Chinese business people or exchange students have already experienced some of these trends, for example, in the United States, birthplace of the microbreweries or craft beer.

According to the UK’s Department for Environment, Food and Rural Affairs, China is the biggest global consumer of beer, with more than 54,000 million liters put back per year, followed by the U.S. with 24,000 liters, and Brazil with 14,000.

Even so, if one looks at per-capita consumption, the level is not very high, since Asian countries such as Japan, South Korea and Vietnam take more interest in these bitter drinks.

This factor makes the beer market in China “less mature,” Chandler Jurinka told EFE.

Jurinka is the creator of the Slow Boat brand – one of the most famous in China – giving the business a “competitive advantage” of being able to aspire to higher sales, something that would be difficult in countries where beer consumption is already steady.

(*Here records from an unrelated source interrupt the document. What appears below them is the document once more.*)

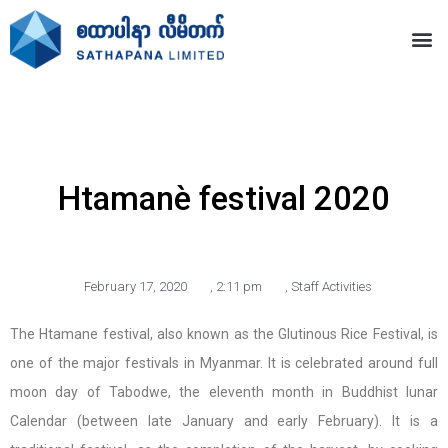
Htamanè festival 2020
February 17, 2020
,
2:11 pm
,
Staff Activities
The Htamane festival, also known as the Glutinous Rice Festival, is
one of the major festivals in Myanmar. It is celebrated around full
moon day of Tabodwe, the eleventh month in Buddhist lunar
Calendar (between late January and early February). It is a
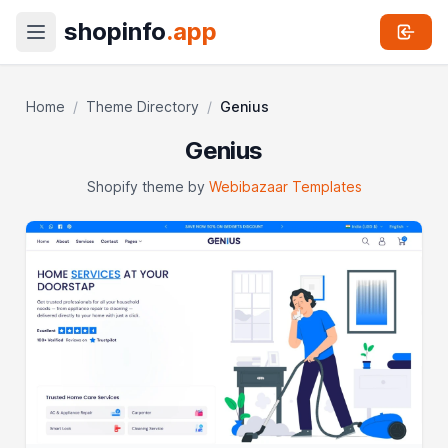
shopinfo
.app
Home
/
Theme Directory
/
Genius
Genius
Shopify theme by
Webibazaar Templates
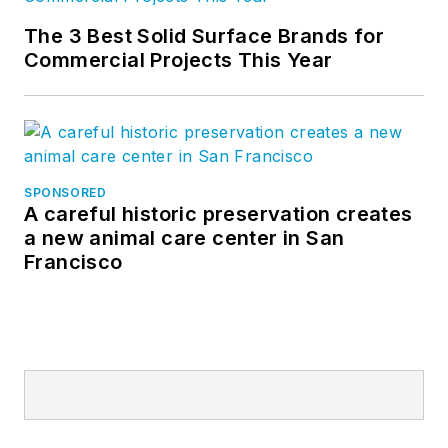
The 3 Best Solid Surface Brands for
Commercial Projects This Year
SPONSORED
A careful historic preservation creates
a new animal care center in San
Francisco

“Our best selling beer is the Monkey Fest. It is strong, bitter and with hints of mango and passionfruit,” said Jurinka, who, like the most entrepreneurs venturing into this business in China is a foreigner, and reveals with pride that his new project is to create a lychee-flavored beer.

Preparing craft beers “with Chinese characteristics” is typical in this business – which has spread to major cities, including Shanghai – but there are also brewmasters that deviate from this trend.

Thomas Gaestadius and Will Yorke, a Swede and an Englishman, after working as “house” music DJs in Beijing clubs, and craft sausage-makers, began brewing their own beer by watching videos over the internet and using cooking pots.

“We don’t want to do things just to make ourselves clever,” they told EFE, and criticized the “temptation” of using Chinese flavors or ingredients in every beer of its brand Arrow Factory.

For now, most of their customers are foreigners – “the Chinese come later,” they said, ensuring that they will not change their style to offer “Chinese packaging” to the products or add an exotic ingredient to every beer: “anyone could put grapefruit in a carbonara sauce,” they said laughing.

They are not afraid of being labeled as “simple” or “less Chinese,” and compare brewing beer with making electronic music: “If you do something good, people will come.”